It's another concert-filled week, which I will finish off with a trip to Bonnaroo. Hooray!
Tony of Toronto-based band Great Lake Swimmers stopped by the offices last night to record for the podcast. It was good he came, because I have a hard time believing Canada is a real place. Everything I ever mail there gets lost, never to be seen again. Blame Canada? Why, yes... I do.
Jared, Brit, Ashley and I got to sit-in for the recording since we were the only ones left at closing time. If that was always a reward, I'd work late more often.

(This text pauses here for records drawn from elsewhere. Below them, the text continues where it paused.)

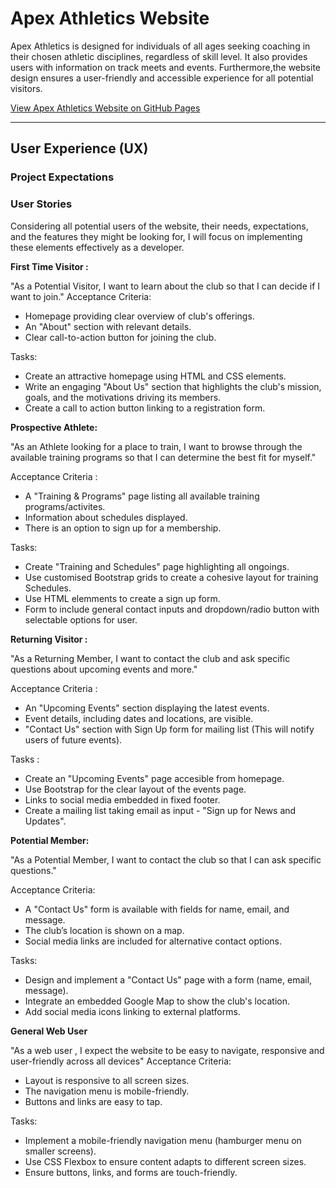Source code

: # Apex Athletics Website 
Apex Athletics is designed for individuals of all ages seeking coaching in their chosen athletic disciplines, regardless of skill level. It also provides users with information on track meets and events.
Furthermore,the website design ensures a user-friendly and accessible experience for all potential visitors.

[View Apex Athletics Website on GitHub Pages]()

---
## User Experience (UX)
### Project Expectations
### User Stories
Considering all potential users of the website, their needs, expectations, and the features they might be looking for, I will focus on implementing these elements effectively as a developer.

**First Time Visitor :** 

"As a Potential Visitor, I want to learn about the club so that I can decide if I want to join."
Acceptance Criteria: 

* Homepage providing clear overview of club's offerings.
* An "About" section with relevant details. 
* Clear call-to-action button for joining the club.

Tasks:
* Create an attractive homepage using HTML and CSS elements.
* Write an engaging "About Us" section that highlights the club's mission, goals, and the motivations driving its members.
* Create a call to action button linking to a registration form.

**Prospective Athlete:**

"As an Athlete looking for a place to train, I want to browse through the available training programs so that I can determine the best fit for myself."

Acceptance Criteria : 
* A "Training & Programs" page listing all available training programs/activites.
* Information about schedules displayed.
* There is an option to sign up for a membership.

Tasks:
* Create "Training and Schedules" page highlighting all ongoings.
* Use customised Bootstrap grids to create a cohesive layout for training Schedules.
* Use HTML elemments to create a sign up form.
* Form to include general contact inputs and dropdown/radio button with selectable options for user.

**Returning Visitor :** 

"As a Returning Member, I want to contact the club and ask specific questions about upcoming events and more."

Acceptance Criteria : 
* An "Upcoming Events" section displaying the latest events.
* Event details, including dates and locations, are visible.
* "Contact Us" section with Sign Up form for mailing list (This will notify users of future events).

Tasks :
* Create an "Upcoming Events" page accesible from homepage.
* Use Bootstrap for the clear layout of the events page.
* Links to social media embedded in fixed footer. 
* Create a mailing list taking email as input - "Sign up for News and Updates".

**Potential Member:**

"As a Potential Member, I want to contact the club so that I can ask specific questions."

Acceptance Criteria:
* A "Contact Us" form is available with fields for name, email, and message.
* The club’s location is shown on a map.
* Social media links are included for alternative contact options.

Tasks:
* Design and implement a "Contact Us" page with a form (name, email, message).
* Integrate an embedded Google Map to show the club's location.
* Add social media icons linking to external platforms.


**General Web User**

"As a web user , I expect the website to be easy to navigate, responsive and user-friendly across all devices"
Acceptance Criteria:
* Layout is responsive to all screen sizes.
* The navigation menu is mobile-friendly.
* Buttons and links are easy to tap.

Tasks:
* Implement a mobile-friendly navigation menu (hamburger menu on smaller screens).
* Use CSS Flexbox to ensure content adapts to different screen sizes.
* Ensure buttons, links, and forms are touch-friendly.
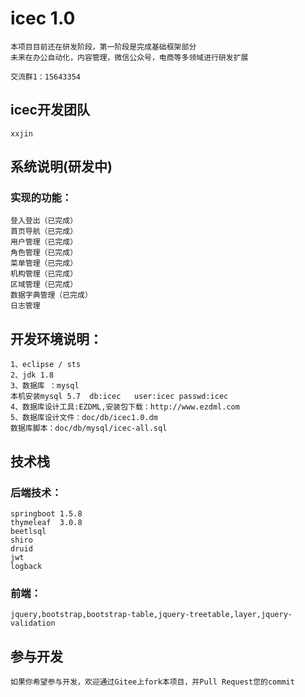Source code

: # icec 1.0

	本项目目前还在研发阶段，第一阶段是完成基础框架部分
	未来在办公自动化，内容管理，微信公众号，电商等多领域进行研发扩展
	
	交流群1：15643354
	
## icec开发团队
	xxjin 
## 系统说明(研发中)
###	实现的功能：
	登入登出（已完成）
	首页导航（已完成）
	用户管理（已完成）
	角色管理（已完成）
	菜单管理（已完成）
	机构管理（已完成）
	区域管理（已完成）
	数据字典管理（已完成）
	日志管理
## 开发环境说明：
	1、eclipse / sts
	2、jdk 1.8
	3、数据库 ：mysql  
	本机安装mysql 5.7  db:icec   user:icec passwd:icec
	4、数据库设计工具:EZDML,安装包下载：http://www.ezdml.com
	5、数据库设计文件：doc/db/icec1.0.dm
	数据库脚本：doc/db/mysql/icec-all.sql
	
	
## 技术栈 
### 后端技术：
	springboot 1.5.8
	thymeleaf  3.0.8
	beetlsql    
	shiro
	druid
	jwt
	logback 
  
### 前端：
	jquery,bootstrap,bootstrap-table,jquery-treetable,layer,jquery-validation
  
  
## 参与开发

	如果你希望参与开发，欢迎通过Gitee上fork本项目，并Pull Request您的commit    



	
	
	
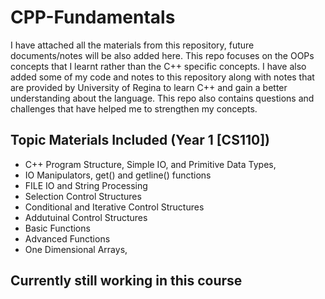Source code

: # CPP-Fundamentals
I have attached all the materials from this repository, future documents/notes will be also added here. 
This repo focuses on the OOPs concepts that I learnt rather than the C++ specific concepts. I have also added some of my code and notes to this repository along with notes that are provided by University of Regina to learn C++ and gain a better understanding about the language. This repo also contains questions and challenges that have helped me to strengthen my concepts.


## Topic Materials Included (Year 1 [CS110])
* C++ Program Structure, Simple IO, and Primitive Data Types,
* IO Manipulators, get() and getline() functions
* FILE IO and String Processing
* Selection Control Structures
* Conditional and Iterative Control Structures
* Addutuinal Control Structures
* Basic Functions
* Advanced Functions
* One Dimensional Arrays,

## Currently still working in this course
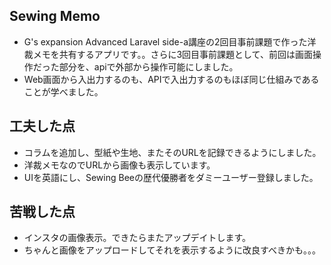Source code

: ## Sewing Memo
- G's expansion Advanced Laravel side-a講座の2回目事前課題で作った洋裁メモを共有するアプリです。。さらに3回目事前課題として、前回は画面操作だった部分を、apiで外部から操作可能にしました。
- Web画面から入出力するのも、APIで入出力するのもほぼ同じ仕組みであることが学べました。

## 工夫した点
- コラムを追加し、型紙や生地、またそのURLを記録できるようにしました。
- 洋裁メモなのでURLから画像も表示しています。
- UIを英語にし、Sewing Beeの歴代優勝者をダミーユーザー登録しました。
  
## 苦戦した点
- インスタの画像表示。できたらまたアップデイトします。
- ちゃんと画像をアップロードしてそれを表示するように改良すべきかも。。。

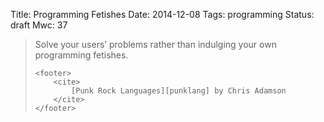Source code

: Title: Programming Fetishes
Date: 2014-12-08
Tags: programming
Status: draft
Mwc: 37

<blockquote>
    Solve your users’ problems rather than indulging your own programming fetishes.

    <footer>
        <cite>
            [Punk Rock Languages][punklang] by Chris Adamson
        </cite>
    </footer>
</blockquote>

[punklang]: https://pragprog.com/magazines/2011-03/punk-rock-languages
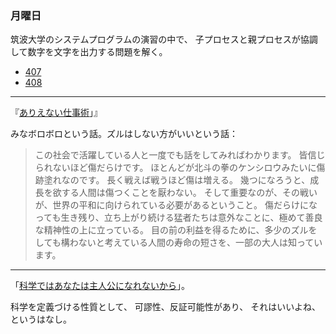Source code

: ### 月曜日

筑波大学のシステムプログラムの演習の中で、
子プロセスと親プロセスが協調して数字を文字を出力する問題を解く。

- [407](https://github.com/toasa/syspro-tsukuba/blob/main/407/main.c)
- [408](https://github.com/toasa/syspro-tsukuba/blob/main/408/main.c)

---

『[ありえない仕事術](https://www.amazon.co.jp/%E3%81%82%E3%82%8A%E3%81%88%E3%81%AA%E3%81%84%E4%BB%95%E4%BA%8B%E8%A1%93-%E6%AD%A3%E3%81%97%E3%81%84%E2%80%9C%E6%AD%A3%E7%BE%A9%E2%80%9D%E3%81%AE%E4%BD%BF%E3%81%84%E6%96%B9-%E4%B8%8A%E5%87%BA%E9%81%BC%E5%B9%B3/dp/4198657432)」』

みなボロボロという話。ズルはしない方がいいという話：

> この社会で活躍している人と一度でも話をしてみればわかります。
> 皆信じられないほど傷だらけです。
> ほとんどが北斗の拳のケンシロウみたいに傷跡塗れなのです。
> 長く戦えば戦うほど傷は増える。
> 幾つになろうと、成長を欲する人間は傷つくことを厭わない。
> そして重要なのが、その戦いが、世界の平和に向けられている必要があるということ。
> 傷だらけになっても生き残り、立ち上がり続ける猛者たちは意外なことに、極めて善良な精神性の上に立っている。
> 目の前の利益を得るために、多少のズルをしても構わないと考えている人間の寿命の短さを、一部の大人は知っています。

---

「[科学ではあなたは主人公になれないから](https://note.com/otola_ryntaro/n/n36b32ca9c606)」。

科学を定義づける性質として、
可謬性、反証可能性があり、
それはいいよね、というはなし。

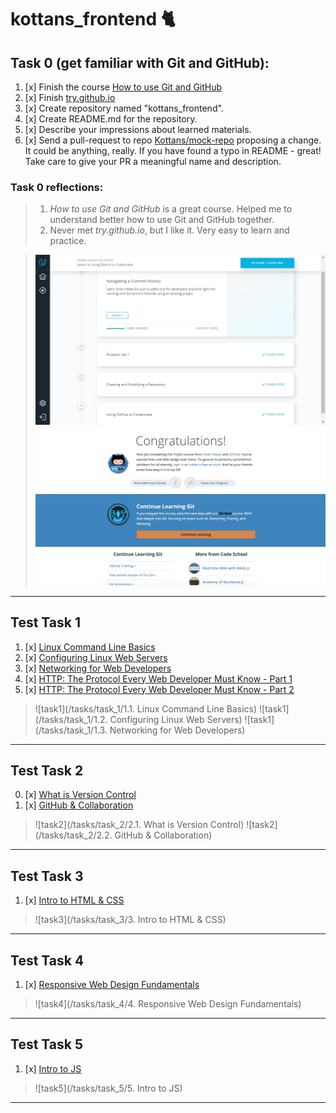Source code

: # kottans_frontend :cat2:

## Task 0 (get familiar with Git and GitHub):
1. [x] Finish the course [How to use Git and GitHub](https://www.udacity.com/course/how-to-use-git-and-github--ud775)
2. [x] Finish [try.github.io](https://try.github.io/levels/1/challenges/1)
3. [x] Create repository named "kottans_frontend".
4. [x] Create README.md for the repository.
5. [x] Describe your impressions about learned materials.
6. [x] Send a pull-request to repo [Kottans/mock-repo](https://github.com/Kottans/mock-repo) proposing a change. It could be anything, really. If you have found a typo in README - great! Take care to give your PR a meaningful name and description.

### Task 0 reflections:
> 1. *How to use Git and GitHub* is a great course. Helped me to understand better how to use Git and GitHub together.
> 2. Never met *try.github.io*, but I like it. Very easy to learn and practice.

> ![task0](/tasks/task_0/screen01.jpg) ![task0](/tasks/task_0/screen02.jpg)
---

## Test Task 1
1. [x] [Linux Command Line Basics](https://www.udacity.com/course/linux-command-line-basics--ud595)
2. [x] [Configuring Linux Web Servers](https://www.udacity.com/course/configuring-linux-web-servers--ud299)
3. [x] [Networking for Web Developers](https://www.udacity.com/course/networking-for-web-developers--ud256)
4. [x] [HTTP: The Protocol Every Web Developer Must Know - Part 1](https://code.tutsplus.com/tutorials/http-the-protocol-every-web-developer-must-know-part-1--net-31177)
5. [x] [HTTP: The Protocol Every Web Developer Must Know - Part 2](https://code.tutsplus.com/tutorials/http-the-protocol-every-web-developer-must-know-part-2--net-31155)

> ![task1](/tasks/task_1/1.1. Linux Command Line Basics)
> ![task1](/tasks/task_1/1.2. Configuring Linux Web Servers)
> ![task1](/tasks/task_1/1.3. Networking for Web Developers)
---

## Test Task 2
0. [x] [What is Version Control](https://classroom.udacity.com/courses/ud123/)
1. [x] [GitHub & Collaboration](https://classroom.udacity.com/courses/ud456)

> ![task2](/tasks/task_2/2.1. What is Version Control)
> ![task2](/tasks/task_2/2.2. GitHub & Collaboration)
---

## Test Task 3
1. [x] [Intro to HTML & CSS](https://www.udacity.com/course/intro-to-html-and-css--ud304)

> ![task3](/tasks/task_3/3. Intro to HTML & CSS)
---

## Test Task 4
1. [x] [Responsive Web Design Fundamentals](https://www.udacity.com/course/responsive-web-design-fundamentals--ud893)

> ![task4](/tasks/task_4/4. Responsive Web Design Fundamentals)
---

## Test Task 5
1. [x] [Intro to JS](https://www.udacity.com/course/intro-to-javascript--ud803)

> ![task5](/tasks/task_5/5. Intro to JS)
---
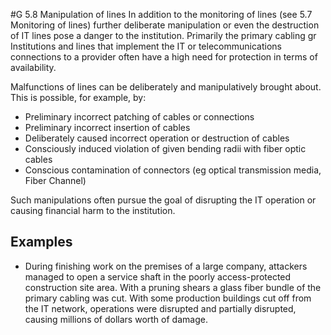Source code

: #G 5.8 Manipulation of lines
In addition to the monitoring of lines (see  5.7 Monitoring of lines) further deliberate manipulation or even the destruction of IT lines pose a danger to the institution. Primarily the primary cabling gr   Institutions and lines that implement the IT or telecommunications connections to a provider often have a high need for protection in terms of availability.

Malfunctions of lines can be deliberately and manipulatively brought about. This is possible, for example, by:

* Preliminary incorrect patching of cables or connections
* Preliminary incorrect insertion of cables
* Deliberately caused incorrect operation or destruction of cables
* Consciously induced violation of given bending radii with fiber optic cables
* Conscious contamination of connectors (eg optical transmission media, Fiber Channel)


Such manipulations often pursue the goal of disrupting the IT operation or causing financial harm to the institution.



## Examples 
* During finishing work on the premises of a large company, attackers managed to open a service shaft in the poorly access-protected construction site area. With a pruning shears a glass fiber bundle of the primary cabling was cut. With some production buildings cut off from the IT network, operations were disrupted and partially disrupted, causing millions of dollars worth of damage.




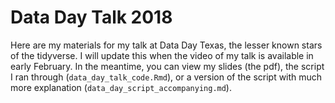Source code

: # Data Day Talk 2018

Here are my materials for my talk at Data Day Texas, the lesser known stars of the tidyverse. I will update this when the video of my talk is available in early February. In the meantime, you can view my slides (the pdf), the script I ran through (`data_day_talk_code.Rmd`), or a version of the script with much more explanation (`data_day_script_accompanying.md`). 
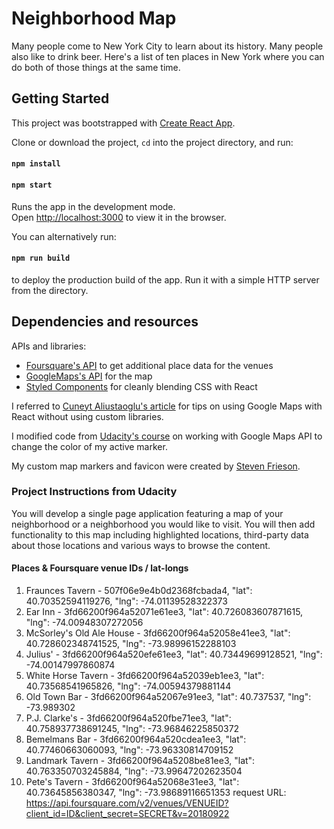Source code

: # Neighborhood Map

Many people come to New York City to learn about its history. Many people also like to drink beer. Here's a list of ten places in New York where you can do both of those things at the same time.

## Getting Started

This project was bootstrapped with [Create React App](https://github.com/facebookincubator/create-react-app).

Clone or download the project, `cd` into the project directory, and run:

#### `npm install`

#### `npm start`

Runs the app in the development mode.<br>
Open [http://localhost:3000](http://localhost:3000) to view it in the browser.

You can alternatively run:

#### `npm run build`

to deploy the production build of the app. Run it with a simple HTTP server from the directory.

## Dependencies and resources

APIs and libraries:
- [Foursquare's API](https://developer.foursquare.com/docs/terms-of-use/attribution) to get additional place data for the venues
- [GoogleMaps's API](https://developers.google.com/maps/documentation/) for the map
- [Styled Components](https://www.styled-components.com/) for cleanly blending CSS with React

I referred to [Cuneyt Aliustaoglu's article](http://cuneyt.aliustaoglu.biz/en/using-google-maps-in-react-without-custom-libraries/) for tips on using Google Maps with React without using custom libraries.

I modified code from [Udacity's course](https://github.com/udacity/ud864/blob/master/Project_Code_5_BeingStylish.html) on working with Google Maps API to change the color of my active marker.

My custom map markers and favicon were created by [Steven Frieson](http://stevenfrieson.com/).

### Project Instructions from Udacity

You will develop a single page application featuring a map of your neighborhood or a neighborhood you would like to visit. You will then add functionality to this map including highlighted locations, third-party data about those locations and various ways to browse the content.

#### Places & Foursquare venue IDs / lat-longs
1. Fraunces Tavern - 507f06e9e4b0d2368fcbada4, "lat": 40.70352594119276, "lng": -74.01139528322373
2. Ear Inn - 3fd66200f964a52071e61ee3, "lat": 40.726083607871615, "lng": -74.00948307272056
3. McSorley's Old Ale House - 3fd66200f964a52058e41ee3, "lat": 40.728602348741525, "lng": -73.98996152288103
4. Julius' - 3fd66200f964a520efe61ee3, "lat": 40.73449699128521, "lng": -74.00147997860874
5. White Horse Tavern - 3fd66200f964a52039eb1ee3, "lat": 40.73568541965826, "lng": -74.00594379881144
6. Old Town Bar - 3fd66200f964a52067e91ee3, "lat": 40.737537, "lng": -73.989302
7. P.J. Clarke's - 3fd66200f964a520fbe71ee3, "lat": 40.758937738691245, "lng": -73.96846225850372
8. Bemelmans Bar - 3fd66200f964a520cdea1ee3, "lat": 40.77460663060093, "lng": -73.96330814709152
9. Landmark Tavern - 3fd66200f964a5208be81ee3, "lat": 40.763350703245884, "lng": -73.99647202623504
10. Pete's Tavern - 3fd66200f964a52068e31ee3, "lat": 40.73645856380347, "lng": -73.98689116651353
request URL:  https://api.foursquare.com/v2/venues/VENUEID?client_id=ID&client_secret=SECRET&v=20180922
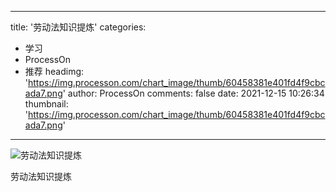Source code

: 
---
title: '劳动法知识提炼'
categories: 
 - 学习
 - ProcessOn
 - 推荐
headimg: 'https://img.processon.com/chart_image/thumb/60458381e401fd4f9cbcada7.png'
author: ProcessOn
comments: false
date: 2021-12-15 10:26:34
thumbnail: 'https://img.processon.com/chart_image/thumb/60458381e401fd4f9cbcada7.png'
---

<div>   
<img class="thumb" alt="劳动法知识提炼" src="https://img.processon.com/chart_image/thumb/60458381e401fd4f9cbcada7.png" referrerpolicy="no-referrer">
<p>劳动法知识提炼</p>  
</div>
            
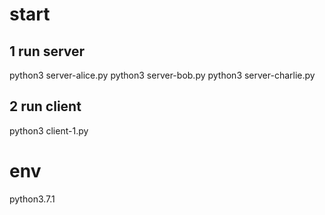 # start 
## 1 run server
python3  server-alice.py
python3 server-bob.py
python3  server-charlie.py

## 2 run client 
python3 client-1.py


# env
python3.7.1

Tony played solo acoustic versions of "Your Rocky Spine," "There Is a Light," and "Backstage With the Modern Dancers." His singing voice was loud and clear, but it still sounded like he was whispering, which makes the songs even more delicate. Pretty amazing. Great Lake Swimmers deserve the praise they've received.
Went to the full show later that night at The Earl. Eleni Mandell opened to a large crowd. Reminded me of when I saw Camera Obscura and had a "Wow, why didn't someone make me listen to this dreamy album sooner?!" moment. She and her band put on a great show. I'm now listening to the album to make up for lost time. Here some of it here.
Great Lake Swimmers closed. They played a song I had never heard before called "Moving Pictures Silent Films," off their self-titled 2005 release. At first I thought the lyrics to the chorus were: "Where have you been, and what have you done? I've been under the ground, eating critters from this old book I found under the ground" which would have been weird in a Six Feet Under kinda-way. Luckily for everyone else I am just an idiot with bad hearing. The real lyrics are:
Where have you been
And what have you done?
I've been under the ground
From this old book I found
Under the ground.
Oops. Not as bad as the six years that I thought the lyrics to "Mrs. Robinson" were "And here's to you, Mrs. Robinson / She's a slut / And more than you would know...." 'Whoa whoa whoa' is right.
But back to Great Lake Swimmers. So they were playing "Moving Pictures Silent Films" and there was a couple standing in front of me. The woman had her hand on her man's back in a comforting, reassuring way. It felt like a scene in a movie, even though I didn't know the title of the song involved films. Perhaps I'll make it a scene in my movie, which Matt Ward has forced me to start working on again. Thanks, Matt -- I need people like you to help me see my projects through.